▶ [SET OF TASKS]
**A)** For each statement below, say whether it agrees with the report on the manual workflow and the Current Row context, quoting the words of the report that settle it: (i) the application is built on a single table structure; (ii) the workflow's trigger type is set to manual; (iii) whenever the workflow runs, it updates every row in the table.
**B)** In the report on the manual workflow and the Current Row context, why did the author target the row-level actions with the "Current Row" context? Answer in one to three sentences.

Start of EXTRACT

Manual workflow does not respect Current Row context – row-level actions affect wrong records

In our application, we work with multiple records simultaneously and the system is not based on a single table structure. User actions are triggered from forms or buttons, and when an action is executed, only the row or rows that the user is actively interacting with should be affected. Specifically, certain fields such as status or assigned worker need to be updated only for the selected job. Updating the entire table is never the intended behavior; the operation must strictly remain row-specific.

To implement this logic, I created a manually triggered workflow. The trigger type is explicitly set to manual, and inside the workflow I use row-level actions such as setting column values. For targeting, I rely on the “Current Row” context, assuming that the workflow would inherit the row context from the button or form that triggered it. From a logical perspective, this should ensure that only the active record is modified.

However, the workflow does not behave as expected. In some cases, the manual workflow does not execute at all. In other cases, it executes but completely ignores the current row context. Instead of updating the selected record, the system either modifies the first row in the dataset or applies the changes to all rows in the table. This behavior strongly suggests that the workflow is running without any awareness of the active row that initiated the action.

End of EXTRACT
Start of DATASET ENTRIES

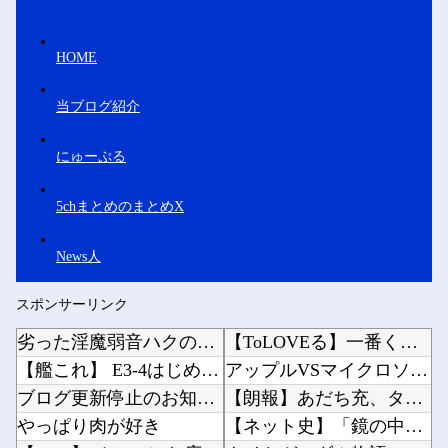
HOME
当ブログ紹介
にゅーぷる
5chまとめのまとめX
News人
スポンサーリンク
劣った淫魔弱音ハクの性活 第2話
【ToLOVEる】一番くじ「To LOVEる-とらぶる-ダークネス」フィギュアあり【発売決...
【艦これ】 E3-4はじめたけど画面の端から端まで行くんだな！
アップルVSマイクロソフトならどっちが強いんや？他
ブログ更新停止のお知らせ
【朗報】あだち充、タッチの上杉達也が浅倉南に告白したシーンを完全再現ｗｗｗｗｗ他
やっぱり肉が好き
【ネット史】「鏡の中のアクトレス事件」夫は正しかったのに、なぜ喧嘩は終わらなかったのか他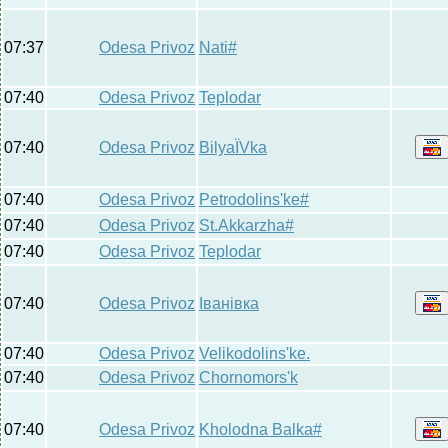
07:37
Odesa Privoz
Nati#
07:40
Odesa Privoz
Teplodar
07:40
Odesa Privoz
BilyaЇVka
07:40
Odesa Privoz
Petrodolins'ke#
07:40
Odesa Privoz
St.Akkarzha#
07:40
Odesa Privoz
Teplodar
07:40
Odesa Privoz
Іванівка
07:40
Odesa Privoz
Velikodolins'ke.
07:40
Odesa Privoz
Chornomors'k
07:40
Odesa Privoz
Kholodna Balka#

End of DATASET ENTRIES

▶ [RESPONSES PER TASK]
**A)**
(i) No: "the system is not based on a single table structure."
(ii) Yes: "The trigger type is explicitly set to manual."
(iii) No: "In some cases, the manual workflow does not execute at all," and when it does run, "the system either modifies the first row in the dataset or applies the changes to all rows in the table."

**B)** The author assumed the workflow would inherit the row context from the button or form that triggered it. Targeting "Current Row" should then have ensured that only the active record was modified. Only the active record may change, because fields such as status or assigned worker must be updated for the selected job alone.